▶ WORK ORDER: Search the material below for "depth" and copy every line where it occurs.

--- PROVIDED MATERIAL ---

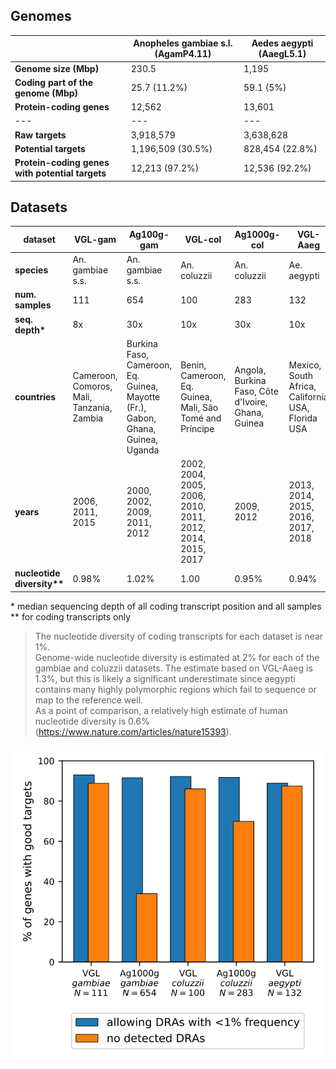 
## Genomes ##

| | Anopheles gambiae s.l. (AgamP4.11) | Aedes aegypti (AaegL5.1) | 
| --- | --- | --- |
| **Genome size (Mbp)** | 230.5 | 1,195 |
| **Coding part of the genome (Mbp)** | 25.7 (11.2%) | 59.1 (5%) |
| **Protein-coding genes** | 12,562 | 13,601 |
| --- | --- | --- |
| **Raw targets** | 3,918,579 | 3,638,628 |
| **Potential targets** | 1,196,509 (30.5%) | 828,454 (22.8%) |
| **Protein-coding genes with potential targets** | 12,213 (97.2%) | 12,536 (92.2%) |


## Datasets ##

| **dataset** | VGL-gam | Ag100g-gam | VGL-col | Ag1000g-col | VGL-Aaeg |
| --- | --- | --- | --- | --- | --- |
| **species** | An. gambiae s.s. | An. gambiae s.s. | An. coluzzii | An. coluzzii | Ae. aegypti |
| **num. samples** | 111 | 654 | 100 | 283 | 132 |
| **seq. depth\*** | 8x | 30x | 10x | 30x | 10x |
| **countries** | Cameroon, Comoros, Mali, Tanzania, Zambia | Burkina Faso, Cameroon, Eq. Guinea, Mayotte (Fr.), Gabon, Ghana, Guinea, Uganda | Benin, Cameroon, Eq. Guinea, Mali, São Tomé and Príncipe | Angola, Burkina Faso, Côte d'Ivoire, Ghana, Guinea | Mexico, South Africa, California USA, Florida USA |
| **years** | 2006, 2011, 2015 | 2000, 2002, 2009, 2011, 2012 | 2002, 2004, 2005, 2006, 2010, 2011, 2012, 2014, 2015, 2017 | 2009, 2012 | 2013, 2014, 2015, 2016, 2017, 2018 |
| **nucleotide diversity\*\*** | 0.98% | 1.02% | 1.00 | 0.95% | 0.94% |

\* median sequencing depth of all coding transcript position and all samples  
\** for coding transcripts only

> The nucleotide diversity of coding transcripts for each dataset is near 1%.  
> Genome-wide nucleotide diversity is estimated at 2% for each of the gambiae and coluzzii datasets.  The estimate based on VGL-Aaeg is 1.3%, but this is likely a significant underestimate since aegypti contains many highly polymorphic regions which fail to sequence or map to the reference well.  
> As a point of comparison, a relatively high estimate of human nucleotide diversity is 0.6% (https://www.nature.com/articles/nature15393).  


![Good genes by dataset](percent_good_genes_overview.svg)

---

▶ RESPONSE TO THE TASK:
| **seq. depth\*** | 8x | 30x | 10x | 30x | 10x |
\* median sequencing depth of all coding transcript position and all samples  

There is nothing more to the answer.